Exercise A
Answer these questions using the passage on tuberculosis among migrants and refugees.
(i) In what year did the WHO develop the DOTS strategy?
(ii) What threshold defines TB elimination under the End TB strategy?
(iii) What was the TB notification rate in EU/EEA countries in 2015?
Exercise B
Write a continuation of the passage on tuberculosis among migrants and refugees, starting right after its final sentence.

Communicable infectious diseases deserve attention when addressing migrant respiratory health; TB is perhaps the best studied, as it is most prevalent in low- and middle-income countries. TB incidence is increased by poverty, displacement, communal living, and malnutrition, circumstances commonly confronted by migrants and refugees. To address the worldwide impact of TB, the WHO developed a comprehensive strategy of TB control (the DOTS [directly observed treatment, short course] strategy) in 1995, focused on rapid diagnosis and treatment of infectious cases (45). Such approach then evolved toward the 2006 Stop TB strategy (including management of multidrug-resistant disease and TB in HIV-infected individuals), and the 2014 End TB strategy, which consists of three pillars: 1) technical interventions (prevention, diagnosis, and treatment), 2) policies and supporting systems (e.g., universal health coverage, social protection, and poverty alleviation), and 3) research activities (46). The End TB strategy, aligned with sustainable development goals, includes the concept of TB elimination (defined as <1 case per million population), which needs to be pursued by countries of low tuberculosis incidence (<10 cases per 100,000 population) through implementing eight core activities (44); of these, activity 3 focuses on the needs of migrants and transborder issues, while activity 4 deals with the diagnosis and treatment of latent infection (47).

An ERS/WHO survey in Europe, besides presenting important country-specific differences, revealed that much less programmatic information is available for latent infection than for TB disease (48). A 2016 statement called for proper implementation of the End TB strategy, improved surveillance, timely screening, stigma prevention, universal access, and adequate infection control (49). Research evaluating best practices to accomplish the above goals throughout the affected regions, and the cost-effectiveness of such interventions, is needed while south–north and east–west migration movements continue.

Efforts to screen and treat TB in migrants and refugees are of the utmost importance. In 2015, TB notification in the EU and European Economic Area (EU/EEA) countries was 11.7 per 100,000 population (range, 2.1–76.5), with an average of 29.8% of cases in persons of foreign origin (range, 0.2–89.5%) (50). In countries with a high proportion of TB cases in migrants, screening for active TB and/or latent TB infection (LTBI) is key to TB elimination (5153). However, the actual implementation of TB/LTBI screening of migrants differs substantially in the EU/EEA (53). Published studies on the yield of migrant screening are so heterogeneous that no valid conclusions can be drawn on the most effective approach. Moreover, few EU/EEA countries have health information systems that can capture results of migrant TB/LTBI screening and evaluate the screening systematically. This has led to the identification of several research needs and initiatives, of which one is the E-DETECT TB project, cofinanced by the European Commission, which aims to use country screening data and develop a standardized protocol to collect indicators, share data, and build better systems at the national and international levels, with a long-term goal to initiate future routine reporting into a European database (54).

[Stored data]
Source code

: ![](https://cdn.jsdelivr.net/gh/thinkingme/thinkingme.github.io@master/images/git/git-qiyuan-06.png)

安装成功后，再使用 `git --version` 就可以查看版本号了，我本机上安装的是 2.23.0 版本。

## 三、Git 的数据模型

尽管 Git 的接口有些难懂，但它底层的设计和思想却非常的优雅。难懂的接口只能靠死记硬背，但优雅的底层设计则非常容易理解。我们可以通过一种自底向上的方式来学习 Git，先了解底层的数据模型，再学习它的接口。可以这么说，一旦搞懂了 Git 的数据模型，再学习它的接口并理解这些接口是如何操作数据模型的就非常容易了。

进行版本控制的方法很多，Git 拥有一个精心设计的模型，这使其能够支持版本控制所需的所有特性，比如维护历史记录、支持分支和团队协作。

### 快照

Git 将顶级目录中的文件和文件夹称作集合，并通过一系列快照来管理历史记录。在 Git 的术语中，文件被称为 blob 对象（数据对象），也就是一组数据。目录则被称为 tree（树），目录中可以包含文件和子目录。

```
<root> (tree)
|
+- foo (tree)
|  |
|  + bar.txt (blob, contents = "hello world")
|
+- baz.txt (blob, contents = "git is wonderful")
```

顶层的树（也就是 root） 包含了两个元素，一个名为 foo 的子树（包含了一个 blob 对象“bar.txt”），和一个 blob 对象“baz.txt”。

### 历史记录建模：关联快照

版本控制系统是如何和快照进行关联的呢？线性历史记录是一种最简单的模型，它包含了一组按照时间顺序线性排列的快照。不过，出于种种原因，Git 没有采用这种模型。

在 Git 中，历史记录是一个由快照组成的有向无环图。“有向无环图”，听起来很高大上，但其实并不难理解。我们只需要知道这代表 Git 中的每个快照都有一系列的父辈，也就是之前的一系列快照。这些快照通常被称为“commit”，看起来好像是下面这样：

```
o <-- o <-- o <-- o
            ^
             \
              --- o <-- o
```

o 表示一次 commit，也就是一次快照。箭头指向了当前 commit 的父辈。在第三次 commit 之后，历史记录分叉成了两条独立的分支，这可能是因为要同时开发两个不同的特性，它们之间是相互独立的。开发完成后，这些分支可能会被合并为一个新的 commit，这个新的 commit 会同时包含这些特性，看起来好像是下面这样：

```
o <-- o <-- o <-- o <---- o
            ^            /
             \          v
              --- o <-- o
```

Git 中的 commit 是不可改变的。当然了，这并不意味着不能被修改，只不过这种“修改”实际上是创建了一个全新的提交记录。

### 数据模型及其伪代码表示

Answer section A
(i) 1995
(ii) Fewer than 1 case per million population
(iii) 11.7 per 100,000 population

Answer section B
Limited information and standardization are also available regarding the screening and management of TB/LTBI among U.S. migrants, which depends on personnel and other resources. Refugees resettled in the state of Kentucky, for example, arrived from more than 30 different countries. The overall rate of LTBI among migrants and refugees resettling in Kentucky is 9% versus 5% among native-born U.S. citizens (55). Of the 581 refugees arriving between January 2013 and December 2014, 45 were eligible for treatment of LTBI, but only 12 (27%) completed treatment. Primary reasons for nonadherence to treatment included language barriers, work schedule conflicts, the perception that treatment was unnecessary, and difficulties in accessing medication. Key interventions implemented included 1) stakeholder meetings with representation from the Kentucky Office for Refugees, the local health department, and academic leaders; 2) opening of a clinic focusing on treatment of LTBI; and 3) use of global health navigators as key personnel in centering care around the needs of the individual refugee. However, the impact of those interventions remains unclear.

HIV infection

Another important infectious disease in migrants and refugees is HIV/acquired immune-deficiency syndrome (AIDS). Although it is commonly believed that mobility, conflict, and displacement are associated with HIV transmission, the evidence that this translates into more infections is not uniformly supported by published data (56). Risk factors for HIV infection in migrants and refugees include breakdowns in social structures, sexual violence and abuse, and inadequate access to health care (56). However, what is often not assessed are protective factors against HIV transmission, such as decreased mobility, and even improved circumstances in some of the refugee camps regarding health, education, and social conditions. Important also are the HIV prevalence rates in the affected and in the surrounding host communities, as well as their interaction (56). The Office of the United Nations High Commissioner for Refugees, together with its various partners such as the United Nations Program on HIV/AIDS, has published guidelines regarding the rights of refugees and best practices to provide HIV-related services to both refugees and the surrounding host country populations (57). Refugees and internally displaced persons can achieve high adherence to antiretroviral therapy with associated viral suppression (58).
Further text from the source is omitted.